A Venezuela no Mercosul

A despeito da discutível legalidade da manobra engendrada pelos governos do Brasil e da Argentina para permitir a rápida admissão da Venezuela no Mercosul, a ampliação do bloco pode ser, pelo menos numa perspectiva de médio prazo, vantajosa. Aproveitar-se de um golpe para aplicar outro não parece ser prática que credencie quem quer que seja ao respeito da comunidade internacional.

Se a derrubada do presidente do Paraguai, Fernando Lugo, pelo Senado daquele país, dando-lhe apenas duas horas para se defender da acusação de má administração não pode ser considerada ato democrático, tampouco foi correto o atropelo à regra da unanimidade das decisões no Mercosul, apenas para ajudar o coronel Hugo Chávez a criar fato relevante em mais uma de suas campanhas de reeleição na Venezuela.

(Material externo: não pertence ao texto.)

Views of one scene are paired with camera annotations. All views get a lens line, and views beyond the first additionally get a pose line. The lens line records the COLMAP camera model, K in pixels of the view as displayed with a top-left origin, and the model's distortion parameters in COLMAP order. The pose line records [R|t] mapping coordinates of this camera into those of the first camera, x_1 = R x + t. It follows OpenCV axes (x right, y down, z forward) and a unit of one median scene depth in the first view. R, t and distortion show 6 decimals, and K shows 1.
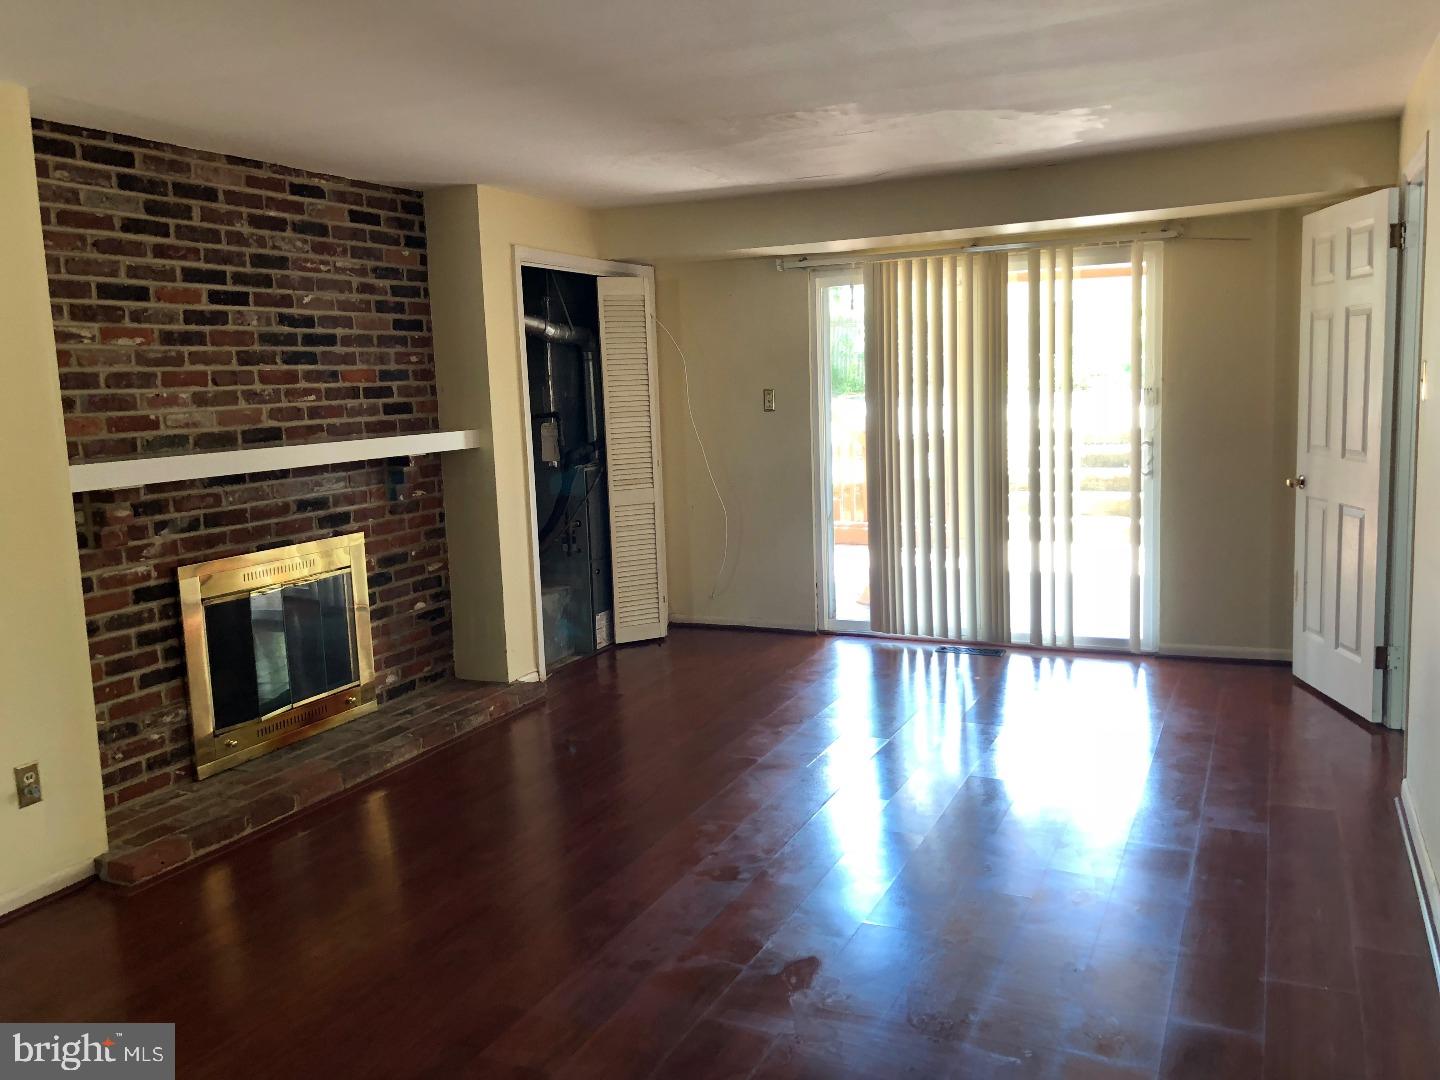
lens RADIAL K [[1171.7, 0, 720.0], [0, 1171.7, 540.0], [0, 0, 1]] dist [0.005092, -0.011758]
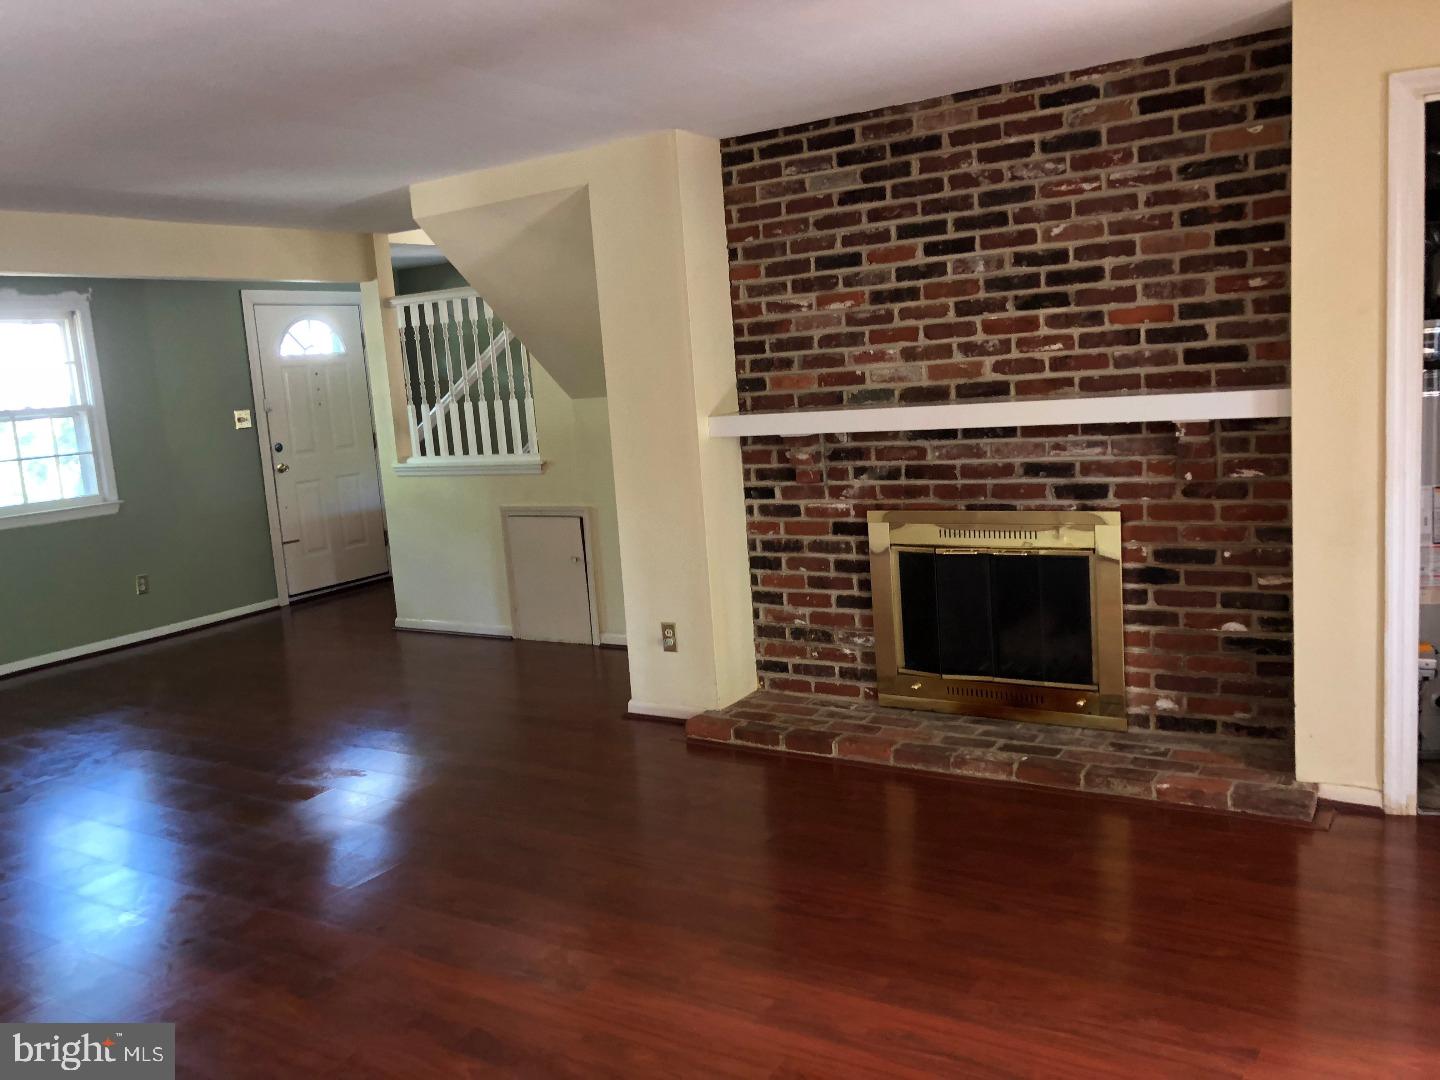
lens RADIAL K [[1171.7, 0, 720.0], [0, 1171.7, 540.0], [0, 0, 1]] dist [0.005092, -0.011758]
pose [[-0.128878, 0.198080, -0.971676, 0.585440], [-0.054034, 0.976989, 0.206329, -0.157593], [0.990187, 0.079095, -0.115209, 0.930498]]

Brasil e Argentina forçaram a suspensão provisória do Paraguai do Mercosul sob a acusação de prática antidemocrática, mas não tiveram o mesmo critério em relação ao governo Chávez. Abriram, assim, a janela que faltava. Afinal, o Senado paraguaio era o último obstáculo à unanimidade entre os quatro membros fundadores para a admissão do novo sócio. Não se sabe o que vai ocorrer quando o Paraguai, depois das eleições presidenciais de abril, voltar ao bloco, mas essa é crise para o ano que vem.

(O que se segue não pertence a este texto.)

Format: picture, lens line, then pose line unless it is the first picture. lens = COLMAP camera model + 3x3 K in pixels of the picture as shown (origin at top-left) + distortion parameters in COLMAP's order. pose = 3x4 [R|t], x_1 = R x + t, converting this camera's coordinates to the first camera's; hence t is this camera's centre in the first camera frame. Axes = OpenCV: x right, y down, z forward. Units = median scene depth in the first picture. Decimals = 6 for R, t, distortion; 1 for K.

Por ora, cabe refletir sobre o que traz a Venezuela de Hugo Chávez ao Mercosul. De saída, a estatística fria é sedutora. Ela eleva de R$ 3 bilhões para R$ 3,3 bilhões a soma do Produto Interno Bruto (PIB) do bloco, o que faria dele a quinta economia do mundo, se fosse possível esse tipo comparação (um bloco contra países isolados). O Mercosul passa a englobar 83,2% da economia sul-americana e 70% população do subcontinente. A entrada da Venezuela significa ainda a extensão do Bloco do Caribe até a Patagônia, ocupando território de 12,7 milhões de quilômetros quadrados.

Mas a realidade vivida hoje pelos venezuelanos e a história recente do comandante político do país recomenda adiar eventuais comemorações pelo menos por parte do brasileiros. O governo Chávez simplesmente desmontou a capacidade produtiva da indústria e da agropecuária da Venezuela, dentro de seu projeto político de minar as forças que lhe pudessem fazer oposição. Disso resultou uma economia fragilizada e altamente dependente de importações, sendo um dos poucos países de clima tropical e boa extensão territorial obrigados a comprar comida no exterior.

A situação da Venezuela tem relação direta com as cotações internacionais do petróleo, voláteis como as de todas as commodities. Não foi à toa que Chávez deixou de cumprir o cronograma de investimentos numa refinaria em Pernambuco, lançada com pompas e bravatas, mas abandonada ao esforço isolado da Petrobras, sócia heroica no negócio. Apesar disso, não falta no Planalto quem acredite que o coronel, que governa com poderes inflados por reformas que ele mesmo patrocinou, vai acabar se submetendo às regras políticas e alfandegárias do bloco.

O que se espera é que seus excessos não fechem a porta do Brasil ou do Mercosul a acordos com parceiros que realmente pesam, como os Estados Unidos e a Europa, que, mais dia menos dia, sairão da crise. Do contrário, restará a paciência de esperar a confirmação de que Chávez passará, a Venezuela, não.